***** MATERIAL FOR THIS TASK *****
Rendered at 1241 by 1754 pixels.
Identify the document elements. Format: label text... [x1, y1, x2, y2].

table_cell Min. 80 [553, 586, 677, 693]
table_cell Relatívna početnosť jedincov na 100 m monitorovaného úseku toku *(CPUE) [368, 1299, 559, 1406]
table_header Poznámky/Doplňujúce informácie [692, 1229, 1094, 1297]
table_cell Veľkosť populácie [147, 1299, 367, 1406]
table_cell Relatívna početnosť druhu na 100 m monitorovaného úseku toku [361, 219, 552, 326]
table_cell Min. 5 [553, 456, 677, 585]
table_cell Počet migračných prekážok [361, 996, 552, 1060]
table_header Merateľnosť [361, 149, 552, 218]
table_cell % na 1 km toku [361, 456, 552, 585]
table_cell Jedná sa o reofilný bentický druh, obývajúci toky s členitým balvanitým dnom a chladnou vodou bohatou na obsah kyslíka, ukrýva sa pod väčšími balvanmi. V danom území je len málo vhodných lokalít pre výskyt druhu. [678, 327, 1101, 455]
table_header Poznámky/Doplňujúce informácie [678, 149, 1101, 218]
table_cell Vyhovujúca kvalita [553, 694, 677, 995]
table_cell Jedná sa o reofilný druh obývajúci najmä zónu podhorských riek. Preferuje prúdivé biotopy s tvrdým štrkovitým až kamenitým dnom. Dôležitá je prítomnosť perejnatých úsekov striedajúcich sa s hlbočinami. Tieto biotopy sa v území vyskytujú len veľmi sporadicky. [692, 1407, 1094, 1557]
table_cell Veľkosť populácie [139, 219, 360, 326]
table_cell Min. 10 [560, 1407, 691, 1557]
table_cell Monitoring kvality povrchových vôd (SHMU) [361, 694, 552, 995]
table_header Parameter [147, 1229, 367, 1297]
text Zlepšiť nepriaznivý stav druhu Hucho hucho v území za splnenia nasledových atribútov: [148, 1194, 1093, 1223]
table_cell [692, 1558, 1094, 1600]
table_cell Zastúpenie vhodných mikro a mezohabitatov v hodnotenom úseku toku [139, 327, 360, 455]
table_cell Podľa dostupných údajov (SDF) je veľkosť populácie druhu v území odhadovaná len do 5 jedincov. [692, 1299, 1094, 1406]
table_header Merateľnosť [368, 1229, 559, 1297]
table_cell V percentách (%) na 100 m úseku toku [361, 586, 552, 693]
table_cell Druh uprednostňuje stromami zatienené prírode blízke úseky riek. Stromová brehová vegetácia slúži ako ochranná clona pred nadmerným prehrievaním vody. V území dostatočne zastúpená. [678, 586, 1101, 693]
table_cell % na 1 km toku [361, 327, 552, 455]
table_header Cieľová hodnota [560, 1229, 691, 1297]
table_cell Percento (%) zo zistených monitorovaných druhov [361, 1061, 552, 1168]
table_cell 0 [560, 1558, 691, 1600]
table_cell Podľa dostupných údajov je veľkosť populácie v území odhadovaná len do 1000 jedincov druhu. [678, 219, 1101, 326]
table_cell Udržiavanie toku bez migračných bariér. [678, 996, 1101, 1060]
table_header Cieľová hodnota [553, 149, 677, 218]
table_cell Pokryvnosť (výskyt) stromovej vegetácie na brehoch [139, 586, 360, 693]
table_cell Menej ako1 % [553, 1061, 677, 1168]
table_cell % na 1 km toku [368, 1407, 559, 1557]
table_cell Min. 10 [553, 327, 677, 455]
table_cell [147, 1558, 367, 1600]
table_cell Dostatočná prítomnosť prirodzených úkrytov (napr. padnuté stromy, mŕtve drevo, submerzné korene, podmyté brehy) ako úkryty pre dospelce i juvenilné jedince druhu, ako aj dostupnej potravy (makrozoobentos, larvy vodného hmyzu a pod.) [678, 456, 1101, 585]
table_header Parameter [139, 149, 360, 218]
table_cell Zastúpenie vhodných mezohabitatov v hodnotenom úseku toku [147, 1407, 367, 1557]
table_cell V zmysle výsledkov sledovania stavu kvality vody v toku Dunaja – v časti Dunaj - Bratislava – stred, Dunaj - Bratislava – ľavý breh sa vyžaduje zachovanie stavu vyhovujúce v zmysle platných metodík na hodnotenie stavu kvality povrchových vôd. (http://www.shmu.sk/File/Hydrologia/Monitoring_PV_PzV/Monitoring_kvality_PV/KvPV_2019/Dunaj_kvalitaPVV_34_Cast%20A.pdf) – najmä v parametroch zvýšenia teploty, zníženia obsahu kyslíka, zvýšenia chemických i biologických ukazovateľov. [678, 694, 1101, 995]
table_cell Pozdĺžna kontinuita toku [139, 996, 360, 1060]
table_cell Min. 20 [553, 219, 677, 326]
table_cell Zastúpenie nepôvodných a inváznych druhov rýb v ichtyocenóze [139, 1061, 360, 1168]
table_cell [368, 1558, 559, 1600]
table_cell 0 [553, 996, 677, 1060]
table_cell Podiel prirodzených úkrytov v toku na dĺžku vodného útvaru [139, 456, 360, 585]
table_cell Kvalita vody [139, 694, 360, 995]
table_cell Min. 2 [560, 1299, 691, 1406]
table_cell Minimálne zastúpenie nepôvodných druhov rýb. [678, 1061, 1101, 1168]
*****
▶ DIRECTIVE
Write every entry out again. Leave each one exactly as it is.

▶ TASK RESPONSE
Rendered at 1241 by 1754 pixels.
Identify the document elements. Format: label text... [x1, y1, x2, y2].

table_cell Min. 80 [553, 586, 677, 693]
table_cell Relatívna početnosť jedincov na 100 m monitorovaného úseku toku *(CPUE) [368, 1299, 559, 1406]
table_header Poznámky/Doplňujúce informácie [692, 1229, 1094, 1297]
table_cell Veľkosť populácie [147, 1299, 367, 1406]
table_cell Relatívna početnosť druhu na 100 m monitorovaného úseku toku [361, 219, 552, 326]
table_cell Min. 5 [553, 456, 677, 585]
table_cell Počet migračných prekážok [361, 996, 552, 1060]
table_header Merateľnosť [361, 149, 552, 218]
table_cell % na 1 km toku [361, 456, 552, 585]
table_cell Jedná sa o reofilný bentický druh, obývajúci toky s členitým balvanitým dnom a chladnou vodou bohatou na obsah kyslíka, ukrýva sa pod väčšími balvanmi. V danom území je len málo vhodných lokalít pre výskyt druhu. [678, 327, 1101, 455]
table_header Poznámky/Doplňujúce informácie [678, 149, 1101, 218]
table_cell Vyhovujúca kvalita [553, 694, 677, 995]
table_cell Jedná sa o reofilný druh obývajúci najmä zónu podhorských riek. Preferuje prúdivé biotopy s tvrdým štrkovitým až kamenitým dnom. Dôležitá je prítomnosť perejnatých úsekov striedajúcich sa s hlbočinami. Tieto biotopy sa v území vyskytujú len veľmi sporadicky. [692, 1407, 1094, 1557]
table_cell Veľkosť populácie [139, 219, 360, 326]
table_cell Min. 10 [560, 1407, 691, 1557]
table_cell Monitoring kvality povrchových vôd (SHMU) [361, 694, 552, 995]
table_header Parameter [147, 1229, 367, 1297]
text Zlepšiť nepriaznivý stav druhu Hucho hucho v území za splnenia nasledových atribútov: [148, 1194, 1093, 1223]
table_cell [692, 1558, 1094, 1600]
table_cell Zastúpenie vhodných mikro a mezohabitatov v hodnotenom úseku toku [139, 327, 360, 455]
table_cell Podľa dostupných údajov (SDF) je veľkosť populácie druhu v území odhadovaná len do 5 jedincov. [692, 1299, 1094, 1406]
table_header Merateľnosť [368, 1229, 559, 1297]
table_cell V percentách (%) na 100 m úseku toku [361, 586, 552, 693]
table_cell Druh uprednostňuje stromami zatienené prírode blízke úseky riek. Stromová brehová vegetácia slúži ako ochranná clona pred nadmerným prehrievaním vody. V území dostatočne zastúpená. [678, 586, 1101, 693]
table_cell % na 1 km toku [361, 327, 552, 455]
table_header Cieľová hodnota [560, 1229, 691, 1297]
table_cell Percento (%) zo zistených monitorovaných druhov [361, 1061, 552, 1168]
table_cell 0 [560, 1558, 691, 1600]
table_cell Podľa dostupných údajov je veľkosť populácie v území odhadovaná len do 1000 jedincov druhu. [678, 219, 1101, 326]
table_cell Udržiavanie toku bez migračných bariér. [678, 996, 1101, 1060]
table_header Cieľová hodnota [553, 149, 677, 218]
table_cell Pokryvnosť (výskyt) stromovej vegetácie na brehoch [139, 586, 360, 693]
table_cell Menej ako1 % [553, 1061, 677, 1168]
table_cell % na 1 km toku [368, 1407, 559, 1557]
table_cell Min. 10 [553, 327, 677, 455]
table_cell [147, 1558, 367, 1600]
table_cell Dostatočná prítomnosť prirodzených úkrytov (napr. padnuté stromy, mŕtve drevo, submerzné korene, podmyté brehy) ako úkryty pre dospelce i juvenilné jedince druhu, ako aj dostupnej potravy (makrozoobentos, larvy vodného hmyzu a pod.) [678, 456, 1101, 585]
table_header Parameter [139, 149, 360, 218]
table_cell Zastúpenie vhodných mezohabitatov v hodnotenom úseku toku [147, 1407, 367, 1557]
table_cell V zmysle výsledkov sledovania stavu kvality vody v toku Dunaja – v časti Dunaj - Bratislava – stred, Dunaj - Bratislava – ľavý breh sa vyžaduje zachovanie stavu vyhovujúce v zmysle platných metodík na hodnotenie stavu kvality povrchových vôd. (http://www.shmu.sk/File/Hydrologia/Monitoring_PV_PzV/Monitoring_kvality_PV/KvPV_2019/Dunaj_kvalitaPVV_34_Cast%20A.pdf) – najmä v parametroch zvýšenia teploty, zníženia obsahu kyslíka, zvýšenia chemických i biologických ukazovateľov. [678, 694, 1101, 995]
table_cell Pozdĺžna kontinuita toku [139, 996, 360, 1060]
table_cell Min. 20 [553, 219, 677, 326]
table_cell Zastúpenie nepôvodných a inváznych druhov rýb v ichtyocenóze [139, 1061, 360, 1168]
table_cell [368, 1558, 559, 1600]
table_cell 0 [553, 996, 677, 1060]
table_cell Podiel prirodzených úkrytov v toku na dĺžku vodného útvaru [139, 456, 360, 585]
table_cell Kvalita vody [139, 694, 360, 995]
table_cell Min. 2 [560, 1299, 691, 1406]
table_cell Minimálne zastúpenie nepôvodných druhov rýb. [678, 1061, 1101, 1168]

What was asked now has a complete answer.